▶ [Task goal]:
Render the records from the line containing "common name: White ratany" through the end of the records, inclusive, as a two-column CSV with columns named field and value, one row per line. Put each field in double quotes and replace any line breaks with spaces.

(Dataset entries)
※

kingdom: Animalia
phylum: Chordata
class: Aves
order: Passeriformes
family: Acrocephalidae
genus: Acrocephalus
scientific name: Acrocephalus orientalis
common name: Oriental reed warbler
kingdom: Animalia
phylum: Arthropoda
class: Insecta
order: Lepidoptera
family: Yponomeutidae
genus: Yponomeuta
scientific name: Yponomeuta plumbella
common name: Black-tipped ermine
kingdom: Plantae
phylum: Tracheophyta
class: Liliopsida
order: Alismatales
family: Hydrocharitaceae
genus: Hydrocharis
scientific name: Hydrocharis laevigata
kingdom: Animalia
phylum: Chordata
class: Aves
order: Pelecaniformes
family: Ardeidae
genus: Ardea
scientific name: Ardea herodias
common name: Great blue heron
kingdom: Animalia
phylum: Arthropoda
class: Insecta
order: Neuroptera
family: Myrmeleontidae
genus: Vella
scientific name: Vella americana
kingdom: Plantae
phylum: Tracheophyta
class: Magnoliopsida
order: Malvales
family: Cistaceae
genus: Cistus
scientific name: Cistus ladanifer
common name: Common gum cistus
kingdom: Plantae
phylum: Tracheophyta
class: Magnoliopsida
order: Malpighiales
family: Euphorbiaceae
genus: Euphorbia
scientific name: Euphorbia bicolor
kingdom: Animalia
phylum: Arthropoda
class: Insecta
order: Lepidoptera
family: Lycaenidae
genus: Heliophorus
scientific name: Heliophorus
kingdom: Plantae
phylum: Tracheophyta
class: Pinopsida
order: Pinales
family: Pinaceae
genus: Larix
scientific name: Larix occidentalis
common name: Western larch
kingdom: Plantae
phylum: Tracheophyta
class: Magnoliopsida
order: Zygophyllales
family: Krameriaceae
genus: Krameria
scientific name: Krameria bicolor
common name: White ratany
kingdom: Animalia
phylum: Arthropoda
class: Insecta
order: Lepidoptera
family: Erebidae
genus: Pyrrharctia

※

▶ [Task output]:
field,value
"common name:","White ratany"
"kingdom:","Animalia"
"phylum:","Arthropoda"
"class:","Insecta"
"order:","Lepidoptera"
"family:","Erebidae"
"genus:","Pyrrharctia"